“Believing in oneself is essential”
Sumit Saran, Director SS Associates, speaks on how to lead businesses in tough times like the pandemicUpdated: Nov 20, 2020, 13:13 IST
“Everyone will fall one day or the other, how fast you get up and fight back is what will define you as a person. There are thousands of ways to move ahead but only one way to stay still. So be resilient, bounce back and move ahead with confidence.” This is the leadership motto by which 49 year old Sumit Saran (Director, SS Associates) lives and mentors his team to follow, especially amid the pandemic. Saran grew up in Patna and came to Delhi in 1989 after completing his twelfth grade. “While in Patna all my focus was on playing cricket. An important leadership lesson I learnt from Sports was that as a sportsperson, if you are fearful inside, you can never perform on the field. This is a learning that trickled down in my professional life too. I pursued my graduation and post graduation from Delhi University and that’s where I met my would be wife, who used to study in Lady Sri Ram College. After completing my Masters in Political Science where I picked up a paper on International food trade business, I got picked up by The Federation of Indian Chambers of Commerce & Industry ( FICCI ) and thence my career began,” recalls Saran.
“An important leadership lesson I learnt from Sports was that as a sportsperson, if you are fearful inside, you can never perform on the field. This is a learning that trickled down in my professional life too,” - Sumit Saran, Director SS Associates
After working with major brands across the food industry, in 2017, Saran set up SS associates, a leading company involved in the role of marketing foreign food products in India like the Washington Apples. During the lockdown, Saran battled many challenges that his company faced and came out of them by deploying an out of the box approach. “There were three parts to the challenges we faced during lockdown. The first was the initial shock that suddenly everything stopped. A lot of product was on the road and a lot of products that we represent are perishables (like apples, pears, cranberries etc). The sale points were blocked, the cold storages were getting full and the complete supply chain broke down in the first phase of the lockdown. It was a tough time. Eventually, we saw that there is a growth in the kind of categories of food that we represent. People wanted to eat healthier and more nutritious. So the challenge wasn’t on creating consumer demand it was on getting the products to the shelf,” says Saran elaborating on the steps he and his team took to fight and bounce back, “ We shifted a lot of our promotions from physical evens to online and electronic medium. We also realized that while the big retailers were having difficulty selling, because they were inside malls that were closed, the neighbourhood small fruit retailers that serve india had a big opportunity to benefit. So we got on to the roads, wore our masks and we were out supporting and empowering the small retailers on the road by giving them Covid kits with masks, gloves and sanitisers that they used for selling our products. And so we had our whole team with merchandises going and visiting all the small fruit retailers. And that made a huge difference.”

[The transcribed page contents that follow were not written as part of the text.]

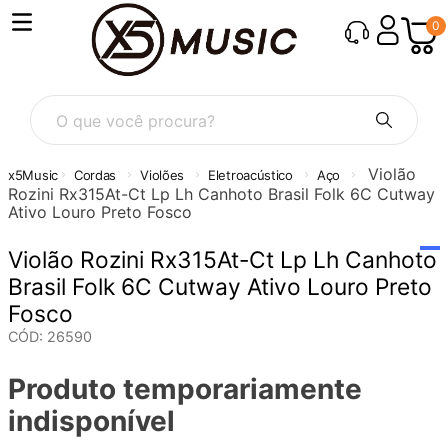
0
O que você procura?
Violão
Cordas
Violões
Eletroacústico
Aço
Rozini Rx315At-Ct Lp Lh Canhoto Brasil Folk 6C Cutway
Ativo Louro Preto Fosco
Violão Rozini Rx315At-Ct Lp Lh Canhoto
Brasil Folk 6C Cutway Ativo Louro Preto
Fosco
CÓD
:
26590
Produto temporariamente
indisponível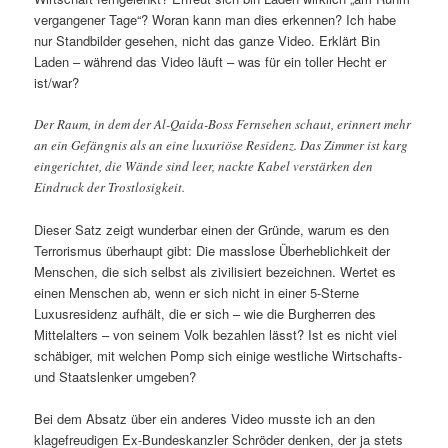
vergangener Tage“? Woran kann man dies erkennen? Ich habe
nur Standbilder gesehen, nicht das ganze Video. Erklärt Bin
Laden – während das Video läuft – was für ein toller Hecht er
ist/war?
Der Raum, in dem der Al-Qaida-Boss Fernsehen schaut, erinnert mehr
an ein Gefängnis als an eine luxuriöse Residenz. Das Zimmer ist karg
eingerichtet, die Wände sind leer, nackte Kabel verstärken den
Eindruck der Trostlosigkeit.
Dieser Satz zeigt wunderbar einen der Gründe, warum es den
Terrorismus überhaupt gibt: Die masslose Überheblichkeit der
Menschen, die sich selbst als zivilisiert bezeichnen. Wertet es
einen Menschen ab, wenn er sich nicht in einer 5-Sterne
Luxusresidenz aufhält, die er sich – wie die Burgherren des
Mittelalters – von seinem Volk bezahlen lässt? Ist es nicht viel
schäbiger, mit welchen Pomp sich einige westliche Wirtschafts-
und Staatslenker umgeben?
Bei dem Absatz über ein anderes Video musste ich an den
klagefreudigen Ex-Bundeskanzler Schröder denken, der ja stets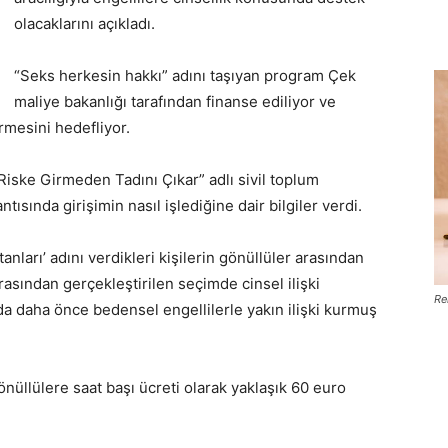
olacaklarını açıkladı.
“Seks herkesin hakkı” adını taşıyan program Çek
maliye bakanlığı tarafından finanse ediliyor ve
rmesini hedefliyor.
Riske Girmeden Tadını Çıkar” adlı sivil toplum
tısında girişimin nasıl işlediğine dair bilgiler verdi.
anları’ adını verdikleri kişilerin gönüllüler arasından
rasından gerçekleştirilen seçimde cinsel ilişki
Re
a daha önce bedensel engellilerle yakın ilişki kurmuş
gönüllülere saat başı ücreti olarak yaklaşık 60 euro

With more and more consumers, shifting towards buying Indian products, how did Saran and his team succeed in creating a thriving market demand? “As Indians we tend to want to consume only Indian food products. In our marketing, we are always conscious that we market product that at no point of time hurt or appear to hurt Indian farmers. For example, Indian pear season ends in September. USA pears that are just like our babugosha arrive in October. So what we have done for consumers who like pears, is extended the season of babugosha. We don’t market a particular fruit heavily when that Indian fruit is in season. We get Indians to promote our products. We don’t use foreign faces. Plus the foreign food products help to boost the prices of the Indian counterpart and the Indian farmer benefits,” shares Saran.
A big part of being a leader is knowing how to deal with failures and preparing for success. “I am a big believer that championships are won in off season. What you do at IPL is what’s available to your consumers and what they see, but why Mumbai Indians is Mumbai Indians is because of what they do when the IPL is not on. So in my business, we spend one month in launching a foreign food product, but we spend eleven months in preparation. And If after that, if something fails so be it, we learn from it. In life, don’t let something fail because of lack of effort,” shares Saran.

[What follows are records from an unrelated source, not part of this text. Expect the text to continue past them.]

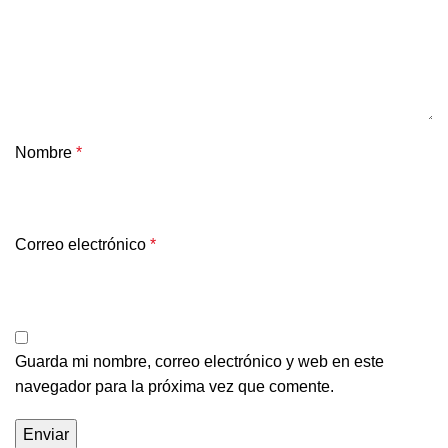
Nombre
*
Correo electrónico
*
Guarda mi nombre, correo electrónico y web en este
navegador para la próxima vez que comente.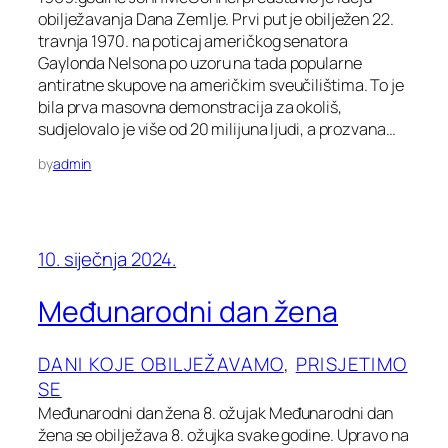
obilježavanja Dana Zemlje. Prvi put je obilježen 22.
travnja 1970. na poticaj američkog senatora
Gaylonda Nelsona po uzoru na tada popularne
antiratne skupove na američkim sveučilištima. To je
bila prva masovna demonstracija za okoliš,
sudjelovalo je više od 20 milijuna ljudi, a prozvana…
by
admin
10. siječnja 2024.
Međunarodni dan žena
DANI KOJE OBILJEŽAVAMO
, 
PRISJETIMO
SE
Međunarodni dan žena 8. ožujak Međunarodni dan
žena se obilježava 8. ožujka svake godine. Upravo na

“I am a big believer that championships are won in off season. What you do at IPL is what’s available to your consumers and what they see, but why Mumbai Indians is Mumbai Indians is because of what they do when the IPL is not on,” - Sumit Saran
When asked about a leadership quality that can get one through hail and storm, Saran replies, “Belief in yourself. This is the most important leadership quality that can get one through hail and storm because it rubs off on other people. Self confidence and self worth comes from inside, and it will not come if you have not done enough work in the off season. Once a leader believes in themselves, they can pass it on to others.”